[Task description]
Give the lines of the records below again with "نشست‌ها" switched to "جلسات" and everything else left as it is.

[Supplied data]
■ ■ ■ ■
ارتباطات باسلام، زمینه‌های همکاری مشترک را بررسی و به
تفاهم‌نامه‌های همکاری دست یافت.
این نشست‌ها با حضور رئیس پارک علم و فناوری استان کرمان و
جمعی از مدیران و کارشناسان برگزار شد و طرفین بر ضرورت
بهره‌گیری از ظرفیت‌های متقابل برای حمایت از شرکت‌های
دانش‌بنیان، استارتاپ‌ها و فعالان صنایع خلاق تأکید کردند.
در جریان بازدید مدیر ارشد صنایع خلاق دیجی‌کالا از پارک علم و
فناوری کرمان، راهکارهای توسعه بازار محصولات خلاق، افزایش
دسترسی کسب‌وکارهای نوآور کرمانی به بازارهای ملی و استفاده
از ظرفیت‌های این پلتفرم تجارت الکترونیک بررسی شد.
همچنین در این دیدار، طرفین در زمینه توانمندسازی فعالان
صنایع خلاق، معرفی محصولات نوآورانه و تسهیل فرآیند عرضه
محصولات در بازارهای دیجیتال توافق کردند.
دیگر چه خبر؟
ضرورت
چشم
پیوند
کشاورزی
■ ■ ■ ■
[Your solution]
ارتباطات باسلام، زمینه‌های همکاری مشترک را بررسی و به
تفاهم‌نامه‌های همکاری دست یافت.
این جلسات با حضور رئیس پارک علم و فناوری استان کرمان و
جمعی از مدیران و کارشناسان برگزار شد و طرفین بر ضرورت
بهره‌گیری از ظرفیت‌های متقابل برای حمایت از شرکت‌های
دانش‌بنیان، استارتاپ‌ها و فعالان صنایع خلاق تأکید کردند.
در جریان بازدید مدیر ارشد صنایع خلاق دیجی‌کالا از پارک علم و
فناوری کرمان، راهکارهای توسعه بازار محصولات خلاق، افزایش
دسترسی کسب‌وکارهای نوآور کرمانی به بازارهای ملی و استفاده
از ظرفیت‌های این پلتفرم تجارت الکترونیک بررسی شد.
همچنین در این دیدار، طرفین در زمینه توانمندسازی فعالان
صنایع خلاق، معرفی محصولات نوآورانه و تسهیل فرآیند عرضه
محصولات در بازارهای دیجیتال توافق کردند.
دیگر چه خبر؟
ضرورت
چشم
پیوند
کشاورزی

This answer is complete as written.